What happened next was a nightmare unfolding in real time. Dozens of Hamas terrorists appeared on ATV’s trucks, motor bikes and on foot, all with one aim; to kill as many people as possible and to take hostages.

“They had so many grenades, RPGs, and heavy weapons. They just started  to shoot everywhere. We were like sitting ducks. There is nothing you can  do in this  situation. You feel so helpless, because  you are looking at death itself. When you see someone kill your friends in front of your eyes, and laughing as they do it and really enjoying it, you are definitely looking at the devil’s eyes and you are realising; that’s the end, this is it,” Levy said.

Levy described the Hamas terrorists as “vampires,” wanting more blood: “That truly made  them happy, slaughtering. They started to rape the girls over there and I just started to run. I saw them taking the girls and the boys. And I could  hear the screams. I know it’s hard  but you can understand when someone is just screaming for  their lives, or when they are being tortured or when a girl is getting raped – the screams.”

Like everyone else, Levy started to run, with no direction in mind, just away from the massacre.

“As I’m running, I’m looking from my left to my right. I see people falling  down around me as they are getting shot and it is so hard because people  are screaming for  help, people who you were dancing with and laughing with a few moments ago and  you can’t do anything. You just  hear their voices screaming for help. Screaming  for their life,” he said.

Hamas searched for people to kill everywhere, Levy said, in cars, in the  bushes, behind the bar, and behind every refrigerator.

“I served in the special unit in the IDF for three years and as an instructor for three years, and I know how the fighters look for stuff, and how a good soldier looks. There few of  the Hamas terrorists who were really trained. You  could see that as  they were  scanning the area and as they were  shooting. Their skills were  beyond someone who would just  grab a gun to  shoot people,” he said.

Realising that he stood no chance against the heavily armed terrorists, Levy ran towards a field of trees where he attempted to hide. But it didn’t take long before he could hear them closing in on him.
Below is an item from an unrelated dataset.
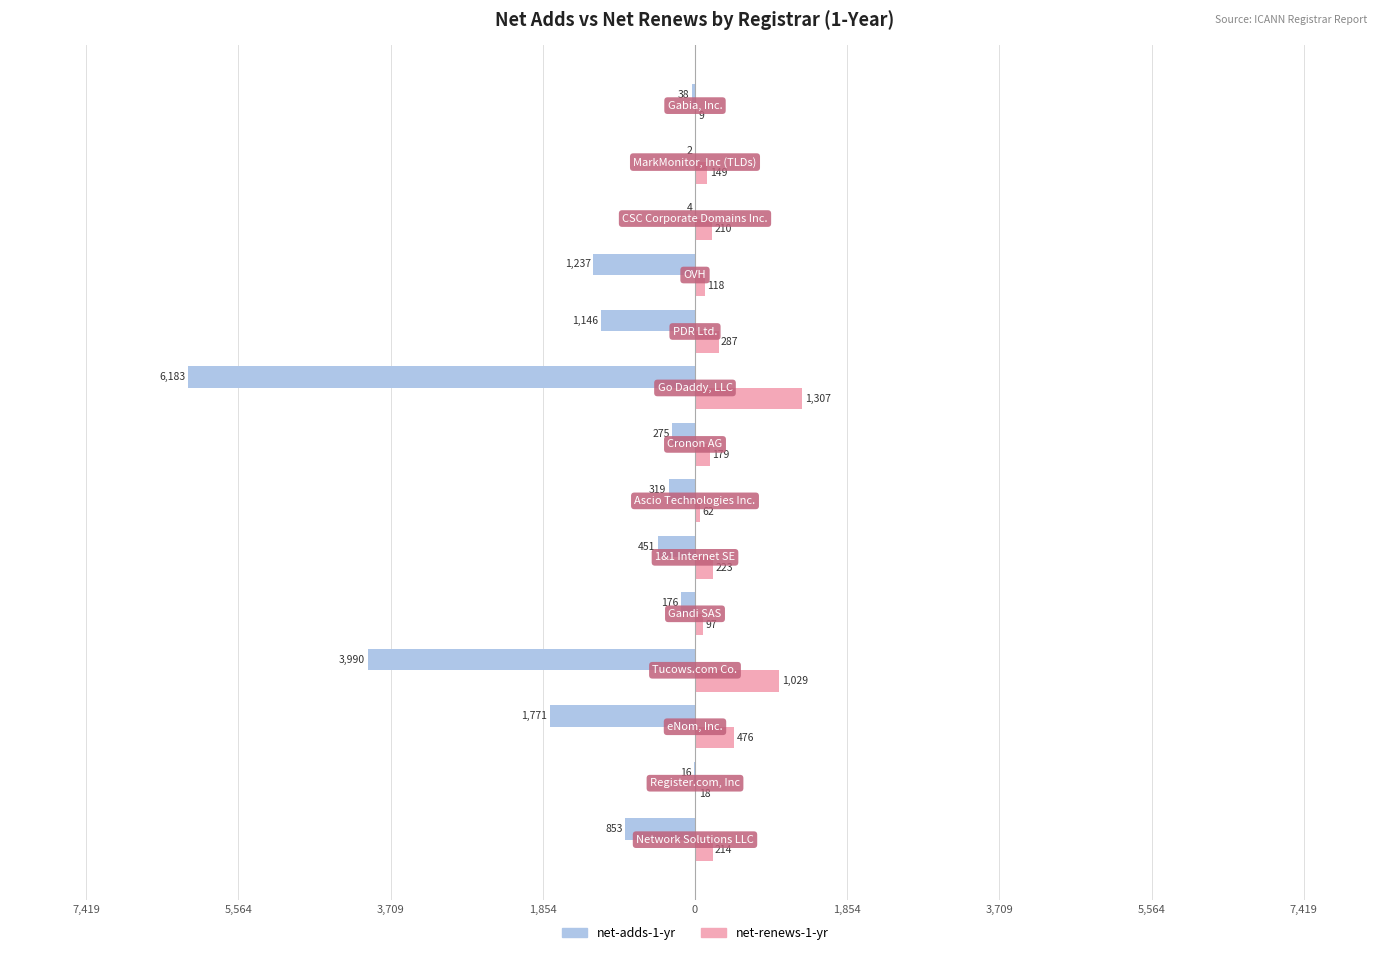

What are all the series names shown in the legend?

net-adds-1-yr, net-renews-1-yr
“That was the  moment I thought ‘I am not going to make it’. I recorded a goodbye video to basically say that goodbye, that I loved mum and dad and thanked them for everything. I recorded it and thought that if something will happen, my family will get my phone and watch what I recorded,” he said.
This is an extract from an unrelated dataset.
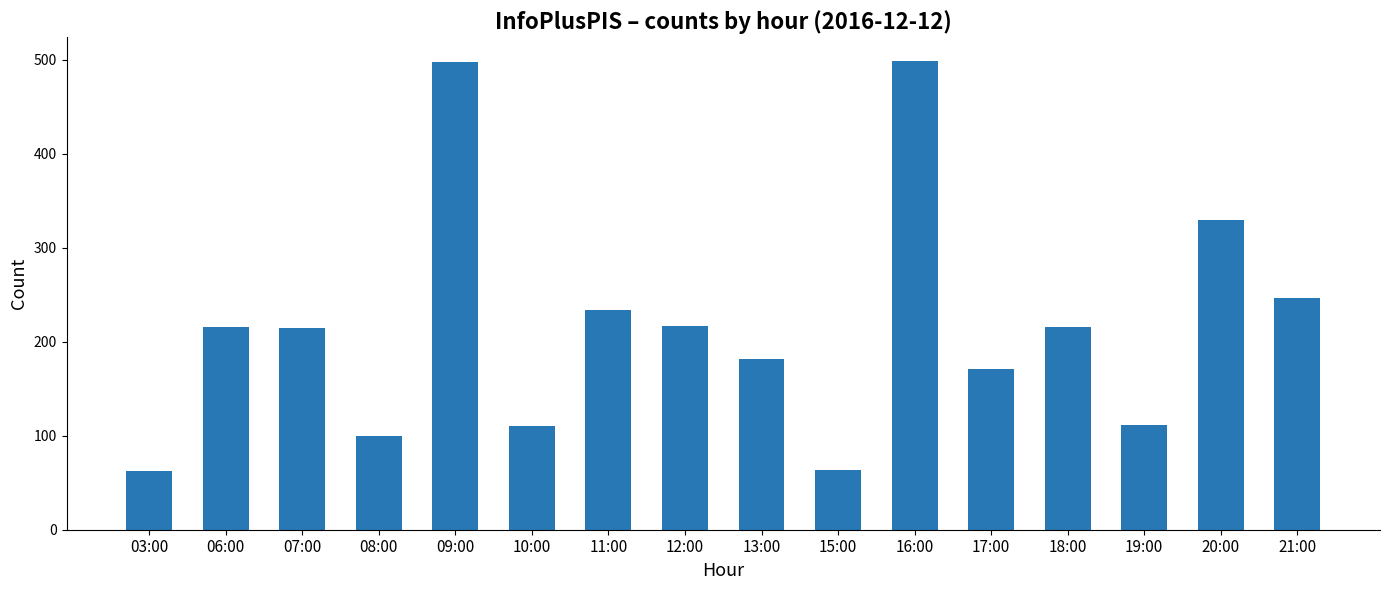

Does the chart contain stacked bars?

No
Levy said he was on the phone to his dad as the massacre was ongoing, but told him not to worry. Eventually, after hiding under a tree for some 15 minutes, he decided to run.

“Just pray and  run. That’s it. It’s like roulette if you  get shot you get shot. If you don’t get shot, it’s a  miracle. I took a video of myself running in case something happened to me, where you can even hear all the whistling of the bullets flying next to me. But as  a miracle or good luck, I  really have no  idea what to call it, none of them hit me

Levy then said he found between 15-20 people from the festival who had decided to run in the same direction. They ran together nonstop, 15 kilometre, dehydrated and drunk from the party. Suddenly an Israeli man in his jeep appeared, and took them with him.
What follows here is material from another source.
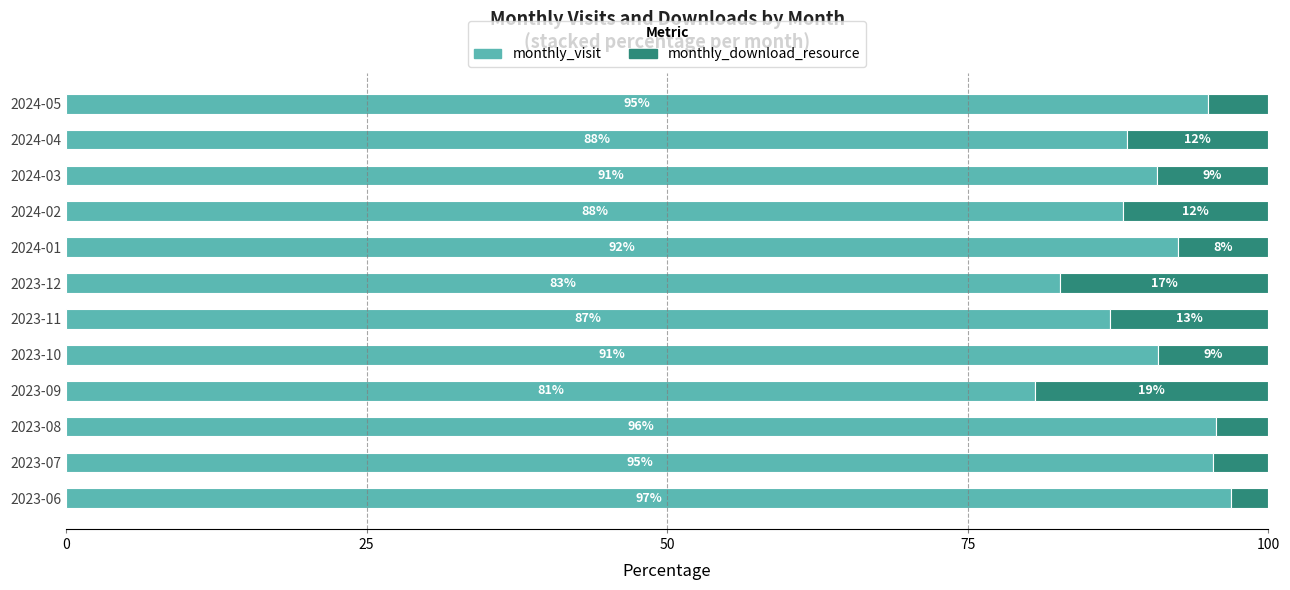

What is the total value across all series at 2023-08?

100.0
The roads, he said, were full of bodies from the Hamas massacre. The group of people were finally to Patish, a Moshav in southern Israel, where another Israeli man hid them in a bomb shelter.

“Everyone started to throw up. After five  minutes we heard  people screaming  on the ground and from upstairs ‘terrorists, terrorists!’ Go out from the shelter everyone just evacuate from there because there are terrorists coming.’ We  were terrified. We thought that we were finally in a safe place. But no,” Levy said.

They ended up running for their lives again, until another man in a different house locked them in a safe room where they stayed until the army came at around 11:00 PM.

“I lost so many beautiful friends that day, peace loving people who never harmed anyone. The world must know what kind of monsters Hamas are,” he said.